Elçin Poyrazlar

Avrupa’nın al-ver devleti

02 Haziran 2023 Cuma

Türkiye’nin cumhurbaşkanı seçimleri, dünya medyasına olası bölgesel ve küresel etkileriyle bu yılın en kritik seçimi olarak yansıdı.

Cumhurbaşkanı Tayyip Erdoğan’ın seçimleri kazanmasının ardından Türkiye’nin diğer ülkelerle ilişkileri, bundan sonra yapacağı siyasi hamleler, yakınlaşmalar ve çatışmaları da dünyanın odağında olacak. 

Batı’nın güç merkezleri Erdoğan’ın siyasi kariyerinin en zorlu yarışını iç politikada iktidarın işine yaramaması için sessizlik ve ihtiyat içinde izledi. Erdoğan kazandıktan sonra onu ilk kutlayan liderlerin başında Rusya Devlet Başkanı Vladimir Putin geldi. Putin Türkiye’nin “bağımsız dış politikasını” sürdüreceği ümidini ve Erdoğan’la olan yakın ilişkisinin de altını çizdi. Fransa Cumhurbaşkanı Emmanuel Macron ise ciddi meseleler üstüne Türkiye ile işbirliği mesajı verdiği süratli bir tebrik paylaşımı yaptı. ABD Başkanı Joe Biden’ın da hızlıca sosyal medyada Erdoğan’ı tebrik etmesi, ABD politikasında yeni dönemde angajman arzusuna işaret ediyor. 

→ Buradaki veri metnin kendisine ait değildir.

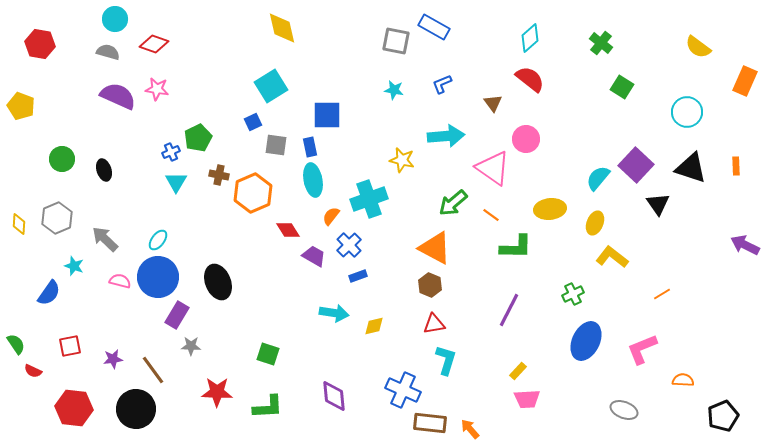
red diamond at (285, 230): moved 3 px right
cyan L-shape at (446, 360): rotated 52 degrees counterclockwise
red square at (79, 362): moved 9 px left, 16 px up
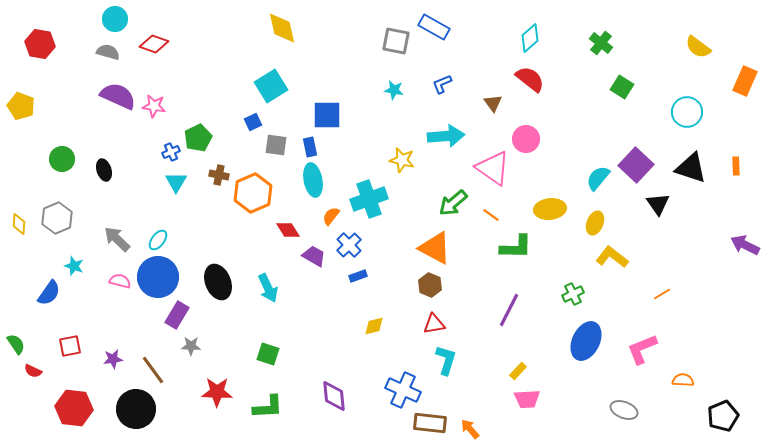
pink star at (157, 89): moved 3 px left, 17 px down
gray arrow at (105, 239): moved 12 px right
cyan arrow at (334, 313): moved 66 px left, 25 px up; rotated 56 degrees clockwise
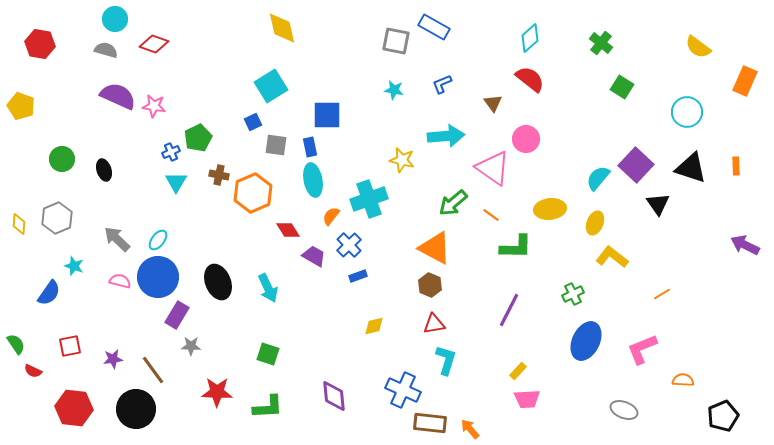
gray semicircle at (108, 52): moved 2 px left, 2 px up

Biden, seçimlerin birinci turunun ardından yaptığı açıklamada, “Kim kazanırsa kazanır. Dünyanın o kısmında bu olmasa bile yeterince sorun var zaten” yanıtını vermişti.

Biden ikinci turdan sonra Erdoğan’ı tebrik etmek için yaptığı telefon görüşmesinde, açık biçimde İsveç’in NATO üyeliğine yeşil ışık yakması karşılığında F-16 savaş uçaklarının Türkiye’ye satılması konusunda harekete geçeceğini söyleyerek pazarlık kapılarını da açmış oldu. 

Avrupa Birliği (AB) ise Türkiye’de demokrasi, insan hakları ve temel özgürlükler konusunda endişeli bir grup siyasetçi dışında ilişkilerde “aynı tas aynı hamam” seçeneğinden memnun görünüyor.

TÜRKİYE’NİN AB HAYALİ

Erdoğan’ın iktidarının devamı, AB için hem göçmenler hem de Ukrayna-Rusya savaşı açısından kritik önemde. Ukrayna’ya AB üyeliği verme tartışmalarının yaşandığı Brüksel’de Türkiye’nin yeniden AB hayalini canlandırmak hem siyasi hem de ekonomik açıdan Avrupa için mümkün değil. Üstelik muhalefetin cumhurbaşkanı adayı Kemal Kılıçdaroğlu’nun ikinci turdaki göçmenleri geri göndermeye yönelik sert vaatleri, Brüksel’in Ankara ile yaptığı milyarlarca Avroluk fon yatırımlarının bir nevi boşa gitmesi ve yeni göçmen akını tehdidi anlamına geliyor. 

Öte yandan Rusya ile temas etmekten çekinen Batı, Erdoğan üstünden bazı politikaları yürütmeyi yerinde bir seçenek olarak görüyor da olabilir. Batı’nın Erdoğan’ı içeride otoriter, dışarıda güvenilmez bir müttefik olarak görmesi hem kendi iç siyasetlerinde hem de Türkiye’yi özel kulüplerinin dışında tutma hedeflerini çok kolaylaştırıyor. Oysa Batı’nın günü kurtarmaya çalışırken gözden kaçırdığı önemli bir nokta var; o da Erdoğan’ın bu son zaferiyle hedefler ve olası hamleler açısından Türkiye’nin çok daha farklı çizgiye geleceği.

Yeni dönemde dış politikayı ittifaklar ve kamplar değil, alışveriş, ihtilaflar ve katı pazarlıklar belirleyecek.